Take down each entry exactly as written.
---- Extracted entries
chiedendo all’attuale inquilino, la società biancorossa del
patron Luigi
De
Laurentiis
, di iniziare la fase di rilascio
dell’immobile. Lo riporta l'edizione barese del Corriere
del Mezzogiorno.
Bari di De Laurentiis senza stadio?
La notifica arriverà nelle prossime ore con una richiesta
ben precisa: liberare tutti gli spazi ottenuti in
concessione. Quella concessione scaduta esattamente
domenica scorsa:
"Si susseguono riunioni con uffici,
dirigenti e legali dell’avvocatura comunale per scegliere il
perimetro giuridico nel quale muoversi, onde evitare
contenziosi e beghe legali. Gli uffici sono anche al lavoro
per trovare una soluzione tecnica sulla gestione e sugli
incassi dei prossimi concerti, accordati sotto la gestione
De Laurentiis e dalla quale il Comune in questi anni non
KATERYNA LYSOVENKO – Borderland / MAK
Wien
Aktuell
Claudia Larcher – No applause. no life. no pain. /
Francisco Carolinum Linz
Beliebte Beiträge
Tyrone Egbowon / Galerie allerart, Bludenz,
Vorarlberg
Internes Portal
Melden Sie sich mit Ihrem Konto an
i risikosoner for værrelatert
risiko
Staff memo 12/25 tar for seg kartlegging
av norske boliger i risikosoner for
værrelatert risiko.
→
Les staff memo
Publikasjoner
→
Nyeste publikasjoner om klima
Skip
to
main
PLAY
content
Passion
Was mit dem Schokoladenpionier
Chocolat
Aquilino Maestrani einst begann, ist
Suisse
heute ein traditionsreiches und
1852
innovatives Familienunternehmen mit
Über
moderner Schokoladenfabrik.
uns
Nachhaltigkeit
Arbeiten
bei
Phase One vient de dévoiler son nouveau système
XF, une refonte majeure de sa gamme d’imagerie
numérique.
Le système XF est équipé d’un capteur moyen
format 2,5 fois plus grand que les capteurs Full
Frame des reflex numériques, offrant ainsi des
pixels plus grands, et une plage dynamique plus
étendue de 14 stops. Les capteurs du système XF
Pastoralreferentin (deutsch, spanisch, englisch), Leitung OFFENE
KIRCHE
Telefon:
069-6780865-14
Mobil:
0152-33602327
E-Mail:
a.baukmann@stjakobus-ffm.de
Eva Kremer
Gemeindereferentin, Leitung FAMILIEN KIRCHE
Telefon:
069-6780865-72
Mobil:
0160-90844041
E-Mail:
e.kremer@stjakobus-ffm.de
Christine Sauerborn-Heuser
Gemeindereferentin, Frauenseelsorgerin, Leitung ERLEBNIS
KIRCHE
--------
→ Output:
chiedendo all’attuale inquilino, la società biancorossa del
patron Luigi
De
Laurentiis
, di iniziare la fase di rilascio
dell’immobile. Lo riporta l'edizione barese del Corriere
del Mezzogiorno.
Bari di De Laurentiis senza stadio?
La notifica arriverà nelle prossime ore con una richiesta
ben precisa: liberare tutti gli spazi ottenuti in
concessione. Quella concessione scaduta esattamente
domenica scorsa:
"Si susseguono riunioni con uffici,
dirigenti e legali dell’avvocatura comunale per scegliere il
perimetro giuridico nel quale muoversi, onde evitare
contenziosi e beghe legali. Gli uffici sono anche al lavoro
per trovare una soluzione tecnica sulla gestione e sugli
incassi dei prossimi concerti, accordati sotto la gestione
De Laurentiis e dalla quale il Comune in questi anni non
KATERYNA LYSOVENKO – Borderland / MAK
Wien
Aktuell
Claudia Larcher – No applause. no life. no pain. /
Francisco Carolinum Linz
Beliebte Beiträge
Tyrone Egbowon / Galerie allerart, Bludenz,
Vorarlberg
Internes Portal
Melden Sie sich mit Ihrem Konto an
i risikosoner for værrelatert
risiko
Staff memo 12/25 tar for seg kartlegging
av norske boliger i risikosoner for
værrelatert risiko.
→
Les staff memo
Publikasjoner
→
Nyeste publikasjoner om klima
Skip
to
main
PLAY
content
Passion
Was mit dem Schokoladenpionier
Chocolat
Aquilino Maestrani einst begann, ist
Suisse
heute ein traditionsreiches und
1852
innovatives Familienunternehmen mit
Über
moderner Schokoladenfabrik.
uns
Nachhaltigkeit
Arbeiten
bei
Phase One vient de dévoiler son nouveau système
XF, une refonte majeure de sa gamme d’imagerie
numérique.
Le système XF est équipé d’un capteur moyen
format 2,5 fois plus grand que les capteurs Full
Frame des reflex numériques, offrant ainsi des
pixels plus grands, et une plage dynamique plus
étendue de 14 stops. Les capteurs du système XF
Pastoralreferentin (deutsch, spanisch, englisch), Leitung OFFENE
KIRCHE
Telefon:
069-6780865-14
Mobil:
0152-33602327
E-Mail:
a.baukmann@stjakobus-ffm.de
Eva Kremer
Gemeindereferentin, Leitung FAMILIEN KIRCHE
Telefon:
069-6780865-72
Mobil:
0160-90844041
E-Mail:
e.kremer@stjakobus-ffm.de
Christine Sauerborn-Heuser
Gemeindereferentin, Frauenseelsorgerin, Leitung ERLEBNIS
KIRCHE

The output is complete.